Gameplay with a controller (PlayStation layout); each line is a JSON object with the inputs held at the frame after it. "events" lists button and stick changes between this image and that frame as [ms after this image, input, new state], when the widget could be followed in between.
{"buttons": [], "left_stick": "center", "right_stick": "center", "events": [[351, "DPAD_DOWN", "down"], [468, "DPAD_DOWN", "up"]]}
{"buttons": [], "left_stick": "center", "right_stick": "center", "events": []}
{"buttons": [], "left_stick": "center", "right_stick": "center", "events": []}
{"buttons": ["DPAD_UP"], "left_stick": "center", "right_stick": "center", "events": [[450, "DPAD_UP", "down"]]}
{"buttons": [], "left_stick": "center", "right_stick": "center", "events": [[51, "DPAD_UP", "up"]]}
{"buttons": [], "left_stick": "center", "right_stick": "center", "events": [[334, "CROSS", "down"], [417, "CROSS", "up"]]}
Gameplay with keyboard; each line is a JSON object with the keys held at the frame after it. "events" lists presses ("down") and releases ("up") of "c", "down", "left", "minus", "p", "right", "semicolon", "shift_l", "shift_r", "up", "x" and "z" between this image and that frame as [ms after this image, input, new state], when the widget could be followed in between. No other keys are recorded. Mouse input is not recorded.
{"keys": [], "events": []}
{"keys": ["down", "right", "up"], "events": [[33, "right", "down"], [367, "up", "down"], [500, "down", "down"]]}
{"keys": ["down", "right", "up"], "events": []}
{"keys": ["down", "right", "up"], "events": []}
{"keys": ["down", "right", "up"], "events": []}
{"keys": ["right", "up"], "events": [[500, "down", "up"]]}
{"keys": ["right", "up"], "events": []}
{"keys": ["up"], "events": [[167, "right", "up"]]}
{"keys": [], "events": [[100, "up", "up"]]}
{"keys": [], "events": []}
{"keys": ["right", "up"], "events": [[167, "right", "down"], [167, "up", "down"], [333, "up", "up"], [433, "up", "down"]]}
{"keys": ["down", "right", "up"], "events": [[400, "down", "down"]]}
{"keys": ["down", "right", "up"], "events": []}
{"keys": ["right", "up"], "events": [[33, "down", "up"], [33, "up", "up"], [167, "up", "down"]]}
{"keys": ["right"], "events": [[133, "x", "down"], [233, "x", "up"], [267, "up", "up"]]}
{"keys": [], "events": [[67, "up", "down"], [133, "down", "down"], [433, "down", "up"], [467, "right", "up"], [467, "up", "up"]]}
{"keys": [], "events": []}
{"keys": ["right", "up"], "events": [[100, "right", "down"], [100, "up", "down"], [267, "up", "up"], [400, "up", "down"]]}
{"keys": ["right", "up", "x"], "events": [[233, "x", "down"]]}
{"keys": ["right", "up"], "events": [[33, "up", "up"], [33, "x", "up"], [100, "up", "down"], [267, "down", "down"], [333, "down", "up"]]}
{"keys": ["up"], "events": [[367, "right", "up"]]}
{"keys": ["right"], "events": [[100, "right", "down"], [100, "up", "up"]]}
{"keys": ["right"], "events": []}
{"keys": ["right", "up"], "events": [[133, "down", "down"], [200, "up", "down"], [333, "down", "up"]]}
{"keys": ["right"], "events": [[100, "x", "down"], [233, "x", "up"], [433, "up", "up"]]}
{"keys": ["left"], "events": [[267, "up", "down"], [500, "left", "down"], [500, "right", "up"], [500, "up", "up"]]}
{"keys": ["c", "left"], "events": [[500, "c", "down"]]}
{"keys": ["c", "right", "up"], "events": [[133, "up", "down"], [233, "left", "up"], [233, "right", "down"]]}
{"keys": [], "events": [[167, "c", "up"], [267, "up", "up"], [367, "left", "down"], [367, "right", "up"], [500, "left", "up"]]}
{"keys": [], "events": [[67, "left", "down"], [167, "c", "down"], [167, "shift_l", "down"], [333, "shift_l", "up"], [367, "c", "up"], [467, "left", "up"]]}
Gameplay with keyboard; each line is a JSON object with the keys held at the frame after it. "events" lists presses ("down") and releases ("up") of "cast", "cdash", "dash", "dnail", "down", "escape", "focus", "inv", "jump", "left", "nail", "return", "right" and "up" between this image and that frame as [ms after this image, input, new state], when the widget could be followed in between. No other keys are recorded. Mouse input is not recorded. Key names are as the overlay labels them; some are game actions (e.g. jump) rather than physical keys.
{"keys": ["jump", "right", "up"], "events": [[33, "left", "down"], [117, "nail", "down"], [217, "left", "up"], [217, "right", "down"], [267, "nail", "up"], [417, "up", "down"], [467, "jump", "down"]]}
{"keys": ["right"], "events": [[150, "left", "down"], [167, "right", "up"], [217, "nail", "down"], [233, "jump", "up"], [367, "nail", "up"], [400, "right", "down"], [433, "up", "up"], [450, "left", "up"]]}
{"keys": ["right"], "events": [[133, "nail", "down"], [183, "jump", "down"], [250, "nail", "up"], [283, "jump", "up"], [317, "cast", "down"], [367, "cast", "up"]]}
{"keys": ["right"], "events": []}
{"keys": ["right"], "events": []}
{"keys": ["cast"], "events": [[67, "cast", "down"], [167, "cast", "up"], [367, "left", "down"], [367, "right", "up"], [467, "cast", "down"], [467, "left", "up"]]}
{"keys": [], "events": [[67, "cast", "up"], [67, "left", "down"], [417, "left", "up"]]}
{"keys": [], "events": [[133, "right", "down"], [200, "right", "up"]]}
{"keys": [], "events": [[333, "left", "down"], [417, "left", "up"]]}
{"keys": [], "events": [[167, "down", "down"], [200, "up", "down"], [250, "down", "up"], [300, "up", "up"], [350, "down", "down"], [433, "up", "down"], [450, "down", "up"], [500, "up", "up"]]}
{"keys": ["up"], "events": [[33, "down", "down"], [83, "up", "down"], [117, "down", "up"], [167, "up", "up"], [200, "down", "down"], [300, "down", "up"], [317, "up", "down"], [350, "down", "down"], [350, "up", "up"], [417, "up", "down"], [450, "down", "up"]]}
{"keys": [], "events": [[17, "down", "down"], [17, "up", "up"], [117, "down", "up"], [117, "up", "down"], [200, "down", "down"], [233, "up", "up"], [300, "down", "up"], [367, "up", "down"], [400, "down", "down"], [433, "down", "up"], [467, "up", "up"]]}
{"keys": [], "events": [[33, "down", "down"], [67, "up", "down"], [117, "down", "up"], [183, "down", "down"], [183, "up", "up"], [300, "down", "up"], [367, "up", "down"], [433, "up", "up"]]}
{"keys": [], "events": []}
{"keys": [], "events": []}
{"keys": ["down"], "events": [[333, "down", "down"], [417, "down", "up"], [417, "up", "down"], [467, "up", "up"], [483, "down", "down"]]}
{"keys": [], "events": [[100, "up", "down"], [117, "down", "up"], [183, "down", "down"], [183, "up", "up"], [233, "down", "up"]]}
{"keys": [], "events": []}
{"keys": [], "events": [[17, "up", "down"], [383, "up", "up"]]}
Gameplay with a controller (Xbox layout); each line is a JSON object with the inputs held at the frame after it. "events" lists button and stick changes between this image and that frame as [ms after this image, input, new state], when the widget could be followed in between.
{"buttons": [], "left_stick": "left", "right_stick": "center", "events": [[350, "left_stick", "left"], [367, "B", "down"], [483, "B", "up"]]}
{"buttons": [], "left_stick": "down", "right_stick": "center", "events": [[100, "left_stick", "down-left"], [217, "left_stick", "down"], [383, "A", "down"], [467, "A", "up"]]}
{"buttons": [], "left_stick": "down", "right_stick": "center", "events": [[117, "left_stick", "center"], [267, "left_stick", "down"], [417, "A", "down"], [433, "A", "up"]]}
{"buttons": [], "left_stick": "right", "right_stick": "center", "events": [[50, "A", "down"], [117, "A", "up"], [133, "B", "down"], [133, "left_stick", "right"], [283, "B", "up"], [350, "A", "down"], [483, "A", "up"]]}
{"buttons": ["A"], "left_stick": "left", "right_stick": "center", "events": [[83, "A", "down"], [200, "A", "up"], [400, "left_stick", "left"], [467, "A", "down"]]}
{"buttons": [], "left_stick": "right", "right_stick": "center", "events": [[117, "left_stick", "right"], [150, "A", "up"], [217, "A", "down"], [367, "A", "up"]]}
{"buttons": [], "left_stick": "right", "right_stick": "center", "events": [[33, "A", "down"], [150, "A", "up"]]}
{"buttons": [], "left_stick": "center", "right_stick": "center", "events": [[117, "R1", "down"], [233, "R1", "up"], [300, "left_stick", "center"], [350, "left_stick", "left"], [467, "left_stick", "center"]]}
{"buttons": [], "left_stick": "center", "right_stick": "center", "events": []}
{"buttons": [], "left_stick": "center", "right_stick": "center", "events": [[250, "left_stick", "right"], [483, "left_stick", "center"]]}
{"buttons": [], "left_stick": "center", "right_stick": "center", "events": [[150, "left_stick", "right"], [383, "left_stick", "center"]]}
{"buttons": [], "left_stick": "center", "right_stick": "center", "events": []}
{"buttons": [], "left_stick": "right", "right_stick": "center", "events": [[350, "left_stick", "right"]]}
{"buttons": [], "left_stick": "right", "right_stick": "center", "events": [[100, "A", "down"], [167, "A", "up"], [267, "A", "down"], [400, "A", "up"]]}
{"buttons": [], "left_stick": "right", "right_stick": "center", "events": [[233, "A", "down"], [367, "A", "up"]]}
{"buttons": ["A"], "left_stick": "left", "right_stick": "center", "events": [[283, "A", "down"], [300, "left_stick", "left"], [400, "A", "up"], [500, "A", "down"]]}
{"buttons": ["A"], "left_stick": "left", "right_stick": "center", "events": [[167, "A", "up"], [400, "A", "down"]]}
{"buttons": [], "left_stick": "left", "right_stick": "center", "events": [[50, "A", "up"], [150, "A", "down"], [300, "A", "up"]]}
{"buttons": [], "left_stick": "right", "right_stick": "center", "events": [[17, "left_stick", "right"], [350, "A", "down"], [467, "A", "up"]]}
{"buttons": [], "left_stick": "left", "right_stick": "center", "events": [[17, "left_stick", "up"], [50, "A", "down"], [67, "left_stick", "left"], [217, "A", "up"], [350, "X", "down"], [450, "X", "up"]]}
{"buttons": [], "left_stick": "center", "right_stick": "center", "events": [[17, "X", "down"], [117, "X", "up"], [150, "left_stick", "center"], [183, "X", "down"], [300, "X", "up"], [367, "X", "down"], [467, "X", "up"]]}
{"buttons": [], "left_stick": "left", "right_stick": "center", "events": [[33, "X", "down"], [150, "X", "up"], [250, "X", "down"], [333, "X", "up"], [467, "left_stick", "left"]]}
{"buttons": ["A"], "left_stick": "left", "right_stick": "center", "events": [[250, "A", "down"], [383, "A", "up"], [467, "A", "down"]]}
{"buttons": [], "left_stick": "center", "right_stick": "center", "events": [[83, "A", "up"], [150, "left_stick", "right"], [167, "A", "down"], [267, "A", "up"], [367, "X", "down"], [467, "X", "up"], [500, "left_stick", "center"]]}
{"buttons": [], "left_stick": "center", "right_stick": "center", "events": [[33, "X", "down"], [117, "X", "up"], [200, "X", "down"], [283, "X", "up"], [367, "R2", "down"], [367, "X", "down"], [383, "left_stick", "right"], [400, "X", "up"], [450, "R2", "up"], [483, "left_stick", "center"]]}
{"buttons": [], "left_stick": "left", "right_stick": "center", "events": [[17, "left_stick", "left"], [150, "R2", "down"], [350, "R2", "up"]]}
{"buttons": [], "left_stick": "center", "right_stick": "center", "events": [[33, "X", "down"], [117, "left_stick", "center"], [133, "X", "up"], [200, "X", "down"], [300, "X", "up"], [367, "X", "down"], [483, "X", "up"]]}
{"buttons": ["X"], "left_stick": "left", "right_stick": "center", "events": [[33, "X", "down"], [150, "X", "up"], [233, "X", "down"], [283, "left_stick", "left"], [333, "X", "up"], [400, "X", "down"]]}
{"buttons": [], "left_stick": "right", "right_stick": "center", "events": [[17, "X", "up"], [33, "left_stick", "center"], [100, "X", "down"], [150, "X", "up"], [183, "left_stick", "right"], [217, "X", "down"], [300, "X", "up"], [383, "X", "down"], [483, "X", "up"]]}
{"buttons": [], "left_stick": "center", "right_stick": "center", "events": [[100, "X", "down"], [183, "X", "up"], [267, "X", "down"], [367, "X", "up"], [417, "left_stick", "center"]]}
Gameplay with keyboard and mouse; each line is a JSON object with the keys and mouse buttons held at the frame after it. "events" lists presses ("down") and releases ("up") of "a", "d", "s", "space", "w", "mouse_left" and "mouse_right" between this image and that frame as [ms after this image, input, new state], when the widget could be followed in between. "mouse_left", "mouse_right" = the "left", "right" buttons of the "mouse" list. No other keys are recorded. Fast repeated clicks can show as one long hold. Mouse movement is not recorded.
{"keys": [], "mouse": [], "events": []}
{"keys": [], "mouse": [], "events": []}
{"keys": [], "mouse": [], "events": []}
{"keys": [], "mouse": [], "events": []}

## ACTION ITEM
On how many lines of the listing does the string "Gameplay" occur? Give the number by itself.

## FINISHED TASK
5